The relationship between art and intimacy is lovingly explored in the major autumn Barbican exhibition, Modern Couples

Dorothea Tanning and Max Ernst with his sculpture, Capricorn, 1947 © John Kasnetsis
Solitary artistic genius is a myth: many of the world's most famous artists reached their giddy heights thanks to the handiwork of their muses, rivals and lovers. Or, so argues the major Barbican exhibition, Modern Couples: Art, Intimacy and the Avant-garde. For the first time in recent history, mutual collaboration rather than solo genius is thrust centre stage. 40 couples active in the first half of the twentieth century take the limelight.

French sculptor Auguste Rodin and his pupil-cum lover Camille Claudel open the show. Although little-known today, Claudel worked side by side with Rodin for ten years; she assisted the sculptor on public commissions and inspired some of his most erotic work, including his first composite sculpture, Je suis Belle, 1882.

What is so striking about their display is the synchronicity in their work.
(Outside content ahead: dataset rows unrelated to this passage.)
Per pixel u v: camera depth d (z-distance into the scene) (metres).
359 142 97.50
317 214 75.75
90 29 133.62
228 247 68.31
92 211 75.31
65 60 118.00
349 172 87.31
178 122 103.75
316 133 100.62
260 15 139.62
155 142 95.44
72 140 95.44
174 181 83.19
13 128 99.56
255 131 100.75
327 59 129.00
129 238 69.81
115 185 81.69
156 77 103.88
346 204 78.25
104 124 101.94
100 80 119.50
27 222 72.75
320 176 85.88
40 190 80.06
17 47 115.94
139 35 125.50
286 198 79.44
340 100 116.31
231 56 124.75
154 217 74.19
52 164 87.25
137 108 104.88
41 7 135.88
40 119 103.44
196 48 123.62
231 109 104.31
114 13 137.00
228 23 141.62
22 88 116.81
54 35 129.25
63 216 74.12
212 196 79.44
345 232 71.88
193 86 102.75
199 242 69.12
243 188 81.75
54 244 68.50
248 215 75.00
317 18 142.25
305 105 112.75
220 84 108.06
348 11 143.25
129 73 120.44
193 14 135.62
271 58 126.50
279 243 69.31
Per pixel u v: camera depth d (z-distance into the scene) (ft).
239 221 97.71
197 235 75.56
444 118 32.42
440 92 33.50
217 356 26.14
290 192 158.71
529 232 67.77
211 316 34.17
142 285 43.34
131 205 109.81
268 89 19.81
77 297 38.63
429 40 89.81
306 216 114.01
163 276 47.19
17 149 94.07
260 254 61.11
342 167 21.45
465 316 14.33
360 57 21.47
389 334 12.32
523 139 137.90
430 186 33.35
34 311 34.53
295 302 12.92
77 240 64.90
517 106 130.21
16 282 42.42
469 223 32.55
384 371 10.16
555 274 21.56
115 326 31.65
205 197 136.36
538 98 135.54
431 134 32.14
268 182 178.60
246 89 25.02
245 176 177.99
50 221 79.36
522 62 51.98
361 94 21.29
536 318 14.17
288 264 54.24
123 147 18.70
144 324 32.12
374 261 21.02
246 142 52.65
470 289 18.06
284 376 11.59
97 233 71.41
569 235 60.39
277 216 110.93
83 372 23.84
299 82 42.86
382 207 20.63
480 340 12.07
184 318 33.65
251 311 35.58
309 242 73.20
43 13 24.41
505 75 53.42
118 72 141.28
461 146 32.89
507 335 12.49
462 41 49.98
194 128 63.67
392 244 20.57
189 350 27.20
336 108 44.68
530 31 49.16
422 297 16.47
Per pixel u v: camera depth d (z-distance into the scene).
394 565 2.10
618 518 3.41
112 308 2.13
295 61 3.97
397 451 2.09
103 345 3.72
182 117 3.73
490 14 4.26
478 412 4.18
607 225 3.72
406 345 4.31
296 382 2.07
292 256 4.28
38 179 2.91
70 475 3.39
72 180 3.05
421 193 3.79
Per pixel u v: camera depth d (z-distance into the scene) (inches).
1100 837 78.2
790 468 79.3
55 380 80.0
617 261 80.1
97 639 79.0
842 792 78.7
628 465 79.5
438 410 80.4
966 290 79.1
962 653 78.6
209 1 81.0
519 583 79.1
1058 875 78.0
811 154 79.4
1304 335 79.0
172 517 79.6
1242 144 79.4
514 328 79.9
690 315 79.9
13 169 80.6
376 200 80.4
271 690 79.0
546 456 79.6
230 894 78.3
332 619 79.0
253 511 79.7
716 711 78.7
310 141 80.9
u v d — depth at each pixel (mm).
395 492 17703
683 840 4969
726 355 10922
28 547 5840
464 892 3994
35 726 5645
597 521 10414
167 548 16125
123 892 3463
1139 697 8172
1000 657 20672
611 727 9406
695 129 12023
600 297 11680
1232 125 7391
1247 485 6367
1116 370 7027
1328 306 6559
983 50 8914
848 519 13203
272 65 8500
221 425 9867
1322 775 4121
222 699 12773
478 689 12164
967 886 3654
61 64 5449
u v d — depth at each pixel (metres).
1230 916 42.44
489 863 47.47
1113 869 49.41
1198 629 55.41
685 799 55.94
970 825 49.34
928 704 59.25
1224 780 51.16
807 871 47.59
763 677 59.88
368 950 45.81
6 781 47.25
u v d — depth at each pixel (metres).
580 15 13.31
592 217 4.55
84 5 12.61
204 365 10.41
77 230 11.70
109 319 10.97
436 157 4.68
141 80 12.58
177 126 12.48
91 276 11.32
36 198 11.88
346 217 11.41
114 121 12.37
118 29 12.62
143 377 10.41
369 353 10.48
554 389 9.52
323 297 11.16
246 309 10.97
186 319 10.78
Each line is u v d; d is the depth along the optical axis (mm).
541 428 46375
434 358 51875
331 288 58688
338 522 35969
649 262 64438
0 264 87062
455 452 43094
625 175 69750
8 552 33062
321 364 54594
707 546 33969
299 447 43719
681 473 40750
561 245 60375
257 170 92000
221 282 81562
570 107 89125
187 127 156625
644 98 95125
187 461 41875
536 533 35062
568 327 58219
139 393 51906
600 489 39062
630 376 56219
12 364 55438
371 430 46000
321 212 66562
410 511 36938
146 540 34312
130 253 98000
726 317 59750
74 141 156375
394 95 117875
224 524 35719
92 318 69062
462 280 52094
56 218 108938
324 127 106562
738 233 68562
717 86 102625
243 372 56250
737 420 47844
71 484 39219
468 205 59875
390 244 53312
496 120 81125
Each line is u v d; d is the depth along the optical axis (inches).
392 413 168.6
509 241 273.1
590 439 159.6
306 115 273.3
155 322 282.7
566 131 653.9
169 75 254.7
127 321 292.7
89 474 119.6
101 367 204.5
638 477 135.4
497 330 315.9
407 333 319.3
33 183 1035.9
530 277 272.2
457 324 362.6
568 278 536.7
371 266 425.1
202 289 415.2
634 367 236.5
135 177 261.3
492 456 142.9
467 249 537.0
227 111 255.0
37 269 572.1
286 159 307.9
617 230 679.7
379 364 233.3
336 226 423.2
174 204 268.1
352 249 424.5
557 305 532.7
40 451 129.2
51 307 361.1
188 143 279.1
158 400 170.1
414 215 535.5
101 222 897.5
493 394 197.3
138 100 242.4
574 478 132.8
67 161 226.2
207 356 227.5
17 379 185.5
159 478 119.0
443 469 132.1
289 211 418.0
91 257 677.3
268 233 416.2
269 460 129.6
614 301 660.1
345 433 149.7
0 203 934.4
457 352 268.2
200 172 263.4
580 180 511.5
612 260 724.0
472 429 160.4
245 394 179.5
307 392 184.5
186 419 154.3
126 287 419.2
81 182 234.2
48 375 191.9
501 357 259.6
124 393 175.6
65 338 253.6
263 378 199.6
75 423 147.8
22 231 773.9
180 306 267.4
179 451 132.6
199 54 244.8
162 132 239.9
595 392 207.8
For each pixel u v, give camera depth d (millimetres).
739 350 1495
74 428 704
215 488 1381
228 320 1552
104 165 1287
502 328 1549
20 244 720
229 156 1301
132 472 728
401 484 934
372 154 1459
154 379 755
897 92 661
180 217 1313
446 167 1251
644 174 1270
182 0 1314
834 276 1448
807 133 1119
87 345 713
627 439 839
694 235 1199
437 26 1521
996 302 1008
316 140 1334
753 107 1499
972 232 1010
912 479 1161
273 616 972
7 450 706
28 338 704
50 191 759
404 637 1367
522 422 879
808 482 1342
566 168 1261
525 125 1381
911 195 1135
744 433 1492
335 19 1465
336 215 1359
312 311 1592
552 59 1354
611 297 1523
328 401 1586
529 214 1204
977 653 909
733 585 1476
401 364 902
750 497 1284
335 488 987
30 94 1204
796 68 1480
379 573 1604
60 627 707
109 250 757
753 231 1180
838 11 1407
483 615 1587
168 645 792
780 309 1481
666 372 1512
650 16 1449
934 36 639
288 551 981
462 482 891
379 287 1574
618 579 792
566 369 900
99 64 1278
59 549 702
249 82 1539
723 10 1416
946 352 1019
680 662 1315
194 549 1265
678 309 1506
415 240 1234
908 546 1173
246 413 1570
We see similarities in their clay studies of entwined bodies and poignant portraits of each other. We see Claudel's erotic terracotta sketches for Sakountala, her own version of an intimate sculptural embrace, and Rodin's plaster mask of his lover's head. We see the overlap in love and art in crystal clarity. But driven to distraction by their final break up in 1905, Claudel was incarcerated and passed away 30 years later in solitary exile. She slid from the pages of art history; oft forgot until now.

Then there’s Picasso and his lover Dora Maar. Their tempestuous sexual relationship is well writ; their artistic one is not. But here we see Maar adopt the role of Surrealist photographer rather than muse. The narrative argues that Maar, an experimental adopter of Surrealism and the Absurd during the 1930s, greatly influenced Picasso’s style of the period. With just two Maar photographs of Picasso with a scratched, surrealist halo gracing the walls, though, the argument treads a thin line. Especially when the centrepiece is Picasso’s phenomenal Portrait of a Woman, 1938, in which Maar presumably serves as Picasso's subject. Despite the Barbican's best efforts, it seems that like many of Picasso's women – the subject of a phenomenal recent Picasso exhibition at Tate Modern – Maar was bled dry for his art.



Frida Kahlo, Le Venadita (little deer), 1946. Private Collection. Photo: Nathan Keay, © MCA Chicago

And, of course, there’s Frida Kahlo and Diego Rivera. Now a celebrated artist in her own right, Kahlo long lurked in the shadows of her more famous husband. But Rivera regarded Kahlo as his intellectual equal. On an ideological level at least, they worked hand in hand. Together they were engaged in the political rebirth of their country, following the horrors of the Mexican Revolution. Again, it's a wavering and little convincing narrative when their 'couple space' is centred around Kahlo’s rarely seen self-portrait as a wounded deer. Painted after Kahlo emerged from a failed back operation, Wounded Deer alludes to the artist’s fragility and vulnerability, as well as to her fractured relationship with Rivera.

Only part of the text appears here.